*GOAL*. Reproduce the records word for word, from their beginning through the line containing "export const myFeature".

::: THE RECORDS

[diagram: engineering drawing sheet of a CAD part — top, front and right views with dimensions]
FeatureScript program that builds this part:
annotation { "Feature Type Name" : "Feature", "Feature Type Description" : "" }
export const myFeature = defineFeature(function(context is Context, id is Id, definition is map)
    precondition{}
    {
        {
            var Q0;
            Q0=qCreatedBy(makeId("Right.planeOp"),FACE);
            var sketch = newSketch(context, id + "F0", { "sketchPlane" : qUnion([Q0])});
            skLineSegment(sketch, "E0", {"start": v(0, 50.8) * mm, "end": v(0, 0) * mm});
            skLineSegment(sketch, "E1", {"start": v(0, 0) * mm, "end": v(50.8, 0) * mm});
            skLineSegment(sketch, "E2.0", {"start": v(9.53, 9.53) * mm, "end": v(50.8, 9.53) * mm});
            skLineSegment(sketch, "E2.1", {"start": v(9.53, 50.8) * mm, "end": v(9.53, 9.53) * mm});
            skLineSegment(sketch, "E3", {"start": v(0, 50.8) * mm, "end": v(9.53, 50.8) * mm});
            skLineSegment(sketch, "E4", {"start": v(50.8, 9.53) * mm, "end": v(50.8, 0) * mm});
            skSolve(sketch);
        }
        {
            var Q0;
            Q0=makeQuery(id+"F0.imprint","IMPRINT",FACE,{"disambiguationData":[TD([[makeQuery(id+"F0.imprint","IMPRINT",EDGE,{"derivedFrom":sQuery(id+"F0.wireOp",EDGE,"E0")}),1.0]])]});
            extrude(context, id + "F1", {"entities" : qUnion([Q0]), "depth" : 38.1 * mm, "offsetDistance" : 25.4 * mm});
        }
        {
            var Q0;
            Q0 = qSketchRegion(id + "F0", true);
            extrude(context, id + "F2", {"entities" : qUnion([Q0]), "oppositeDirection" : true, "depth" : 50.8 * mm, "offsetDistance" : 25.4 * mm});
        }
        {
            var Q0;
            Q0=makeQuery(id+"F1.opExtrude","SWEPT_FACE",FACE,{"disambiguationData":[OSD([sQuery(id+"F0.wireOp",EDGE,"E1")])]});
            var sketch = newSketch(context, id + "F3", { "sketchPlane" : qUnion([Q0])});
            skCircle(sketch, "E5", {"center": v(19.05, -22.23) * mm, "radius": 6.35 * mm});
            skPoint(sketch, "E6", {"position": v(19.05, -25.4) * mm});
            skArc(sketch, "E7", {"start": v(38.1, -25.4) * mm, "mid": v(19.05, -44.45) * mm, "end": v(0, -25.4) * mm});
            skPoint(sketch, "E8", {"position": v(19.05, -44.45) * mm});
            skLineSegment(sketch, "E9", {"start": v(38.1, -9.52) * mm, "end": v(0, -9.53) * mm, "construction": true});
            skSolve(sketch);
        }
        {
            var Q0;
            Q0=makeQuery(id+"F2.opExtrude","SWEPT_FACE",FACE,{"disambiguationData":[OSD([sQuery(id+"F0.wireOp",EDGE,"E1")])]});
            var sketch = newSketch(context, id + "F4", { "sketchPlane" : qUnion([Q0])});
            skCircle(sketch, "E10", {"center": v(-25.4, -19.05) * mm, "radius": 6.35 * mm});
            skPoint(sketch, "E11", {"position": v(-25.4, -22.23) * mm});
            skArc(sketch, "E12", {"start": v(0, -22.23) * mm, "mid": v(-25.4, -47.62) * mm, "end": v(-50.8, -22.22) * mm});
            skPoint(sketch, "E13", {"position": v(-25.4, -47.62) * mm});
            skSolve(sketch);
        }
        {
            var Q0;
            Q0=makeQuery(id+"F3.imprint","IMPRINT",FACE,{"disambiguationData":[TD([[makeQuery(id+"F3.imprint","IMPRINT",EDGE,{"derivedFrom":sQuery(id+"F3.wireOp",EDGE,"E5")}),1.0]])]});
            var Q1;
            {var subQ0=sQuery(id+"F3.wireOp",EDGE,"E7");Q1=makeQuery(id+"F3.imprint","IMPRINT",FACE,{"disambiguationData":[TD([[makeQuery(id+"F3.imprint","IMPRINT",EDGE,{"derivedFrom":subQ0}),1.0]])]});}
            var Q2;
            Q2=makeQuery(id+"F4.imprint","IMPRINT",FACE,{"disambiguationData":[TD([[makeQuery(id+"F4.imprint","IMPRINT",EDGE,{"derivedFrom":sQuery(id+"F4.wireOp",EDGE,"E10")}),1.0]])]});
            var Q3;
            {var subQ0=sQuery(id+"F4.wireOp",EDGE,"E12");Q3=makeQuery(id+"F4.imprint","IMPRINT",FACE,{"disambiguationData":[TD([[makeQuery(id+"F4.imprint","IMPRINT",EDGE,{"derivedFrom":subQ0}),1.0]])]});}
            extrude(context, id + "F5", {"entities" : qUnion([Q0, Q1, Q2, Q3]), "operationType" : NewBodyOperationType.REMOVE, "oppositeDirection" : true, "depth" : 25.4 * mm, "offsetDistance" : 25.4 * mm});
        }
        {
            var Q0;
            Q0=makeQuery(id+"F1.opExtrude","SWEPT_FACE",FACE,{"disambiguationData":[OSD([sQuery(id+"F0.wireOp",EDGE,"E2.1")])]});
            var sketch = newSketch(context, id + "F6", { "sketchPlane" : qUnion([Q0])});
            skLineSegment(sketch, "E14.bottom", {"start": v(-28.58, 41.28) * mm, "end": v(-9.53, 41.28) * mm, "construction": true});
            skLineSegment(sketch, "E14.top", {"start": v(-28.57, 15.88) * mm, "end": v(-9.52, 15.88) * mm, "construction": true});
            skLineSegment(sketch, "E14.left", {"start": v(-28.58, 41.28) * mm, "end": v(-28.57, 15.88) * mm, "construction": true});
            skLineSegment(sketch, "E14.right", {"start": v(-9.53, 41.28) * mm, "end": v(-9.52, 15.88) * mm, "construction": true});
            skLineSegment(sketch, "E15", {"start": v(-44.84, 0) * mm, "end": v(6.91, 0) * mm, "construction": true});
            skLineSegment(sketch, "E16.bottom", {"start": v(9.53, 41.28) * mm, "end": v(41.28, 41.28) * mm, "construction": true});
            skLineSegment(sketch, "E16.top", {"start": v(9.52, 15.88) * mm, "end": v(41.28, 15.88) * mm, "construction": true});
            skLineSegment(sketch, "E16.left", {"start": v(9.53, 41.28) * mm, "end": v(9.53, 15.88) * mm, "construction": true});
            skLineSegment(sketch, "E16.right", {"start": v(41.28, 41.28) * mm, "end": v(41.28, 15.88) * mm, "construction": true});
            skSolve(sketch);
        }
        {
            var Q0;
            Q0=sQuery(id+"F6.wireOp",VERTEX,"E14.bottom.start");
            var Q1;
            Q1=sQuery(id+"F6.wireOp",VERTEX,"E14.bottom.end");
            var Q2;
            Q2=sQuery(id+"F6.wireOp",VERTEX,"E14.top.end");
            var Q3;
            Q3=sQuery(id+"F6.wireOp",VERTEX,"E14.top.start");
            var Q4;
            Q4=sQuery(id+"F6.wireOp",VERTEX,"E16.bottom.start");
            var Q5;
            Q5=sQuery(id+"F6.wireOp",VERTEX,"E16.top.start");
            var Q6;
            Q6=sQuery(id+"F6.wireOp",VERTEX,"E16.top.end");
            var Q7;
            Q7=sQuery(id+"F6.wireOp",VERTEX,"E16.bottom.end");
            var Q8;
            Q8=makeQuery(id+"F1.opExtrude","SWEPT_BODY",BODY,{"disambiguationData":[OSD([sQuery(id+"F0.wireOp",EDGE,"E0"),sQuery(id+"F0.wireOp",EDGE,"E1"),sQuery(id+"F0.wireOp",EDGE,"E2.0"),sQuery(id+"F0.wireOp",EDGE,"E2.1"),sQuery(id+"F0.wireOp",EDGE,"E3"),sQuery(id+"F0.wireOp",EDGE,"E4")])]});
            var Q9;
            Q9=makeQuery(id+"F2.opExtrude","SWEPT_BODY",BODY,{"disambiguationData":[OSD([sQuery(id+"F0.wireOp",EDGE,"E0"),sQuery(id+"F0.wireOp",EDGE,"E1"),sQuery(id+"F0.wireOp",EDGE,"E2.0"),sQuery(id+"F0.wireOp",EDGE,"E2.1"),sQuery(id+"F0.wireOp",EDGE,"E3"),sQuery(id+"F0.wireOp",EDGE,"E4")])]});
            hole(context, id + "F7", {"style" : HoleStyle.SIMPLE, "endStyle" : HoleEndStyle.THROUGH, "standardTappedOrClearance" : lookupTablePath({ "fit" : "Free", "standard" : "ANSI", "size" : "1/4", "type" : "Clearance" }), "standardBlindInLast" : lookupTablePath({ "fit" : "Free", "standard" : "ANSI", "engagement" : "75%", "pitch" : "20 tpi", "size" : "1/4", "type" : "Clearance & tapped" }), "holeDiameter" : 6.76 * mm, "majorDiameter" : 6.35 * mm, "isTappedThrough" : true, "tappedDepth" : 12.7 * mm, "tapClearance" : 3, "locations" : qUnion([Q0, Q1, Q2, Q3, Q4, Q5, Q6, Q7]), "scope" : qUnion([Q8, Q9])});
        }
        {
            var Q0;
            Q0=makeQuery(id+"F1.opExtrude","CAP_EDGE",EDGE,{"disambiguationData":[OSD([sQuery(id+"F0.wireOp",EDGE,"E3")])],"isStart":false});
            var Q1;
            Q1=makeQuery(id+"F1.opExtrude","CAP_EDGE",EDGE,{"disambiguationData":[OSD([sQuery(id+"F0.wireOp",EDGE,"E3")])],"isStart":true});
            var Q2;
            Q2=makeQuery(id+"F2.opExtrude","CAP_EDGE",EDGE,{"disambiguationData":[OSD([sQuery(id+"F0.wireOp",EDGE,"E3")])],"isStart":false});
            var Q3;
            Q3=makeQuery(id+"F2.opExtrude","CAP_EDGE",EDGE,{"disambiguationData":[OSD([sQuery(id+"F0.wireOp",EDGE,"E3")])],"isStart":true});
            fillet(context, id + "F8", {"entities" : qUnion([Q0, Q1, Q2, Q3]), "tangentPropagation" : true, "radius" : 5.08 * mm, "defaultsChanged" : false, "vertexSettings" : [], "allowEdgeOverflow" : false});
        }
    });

::::::

*ANSWER TO THE EXERCISE*.
[diagram: engineering drawing sheet of a CAD part — top, front and right views with dimensions]
FeatureScript program that builds this part:
annotation { "Feature Type Name" : "Feature", "Feature Type Description" : "" }
export const myFeature = defineFeature(function(context is Context, id is Id, definition is map)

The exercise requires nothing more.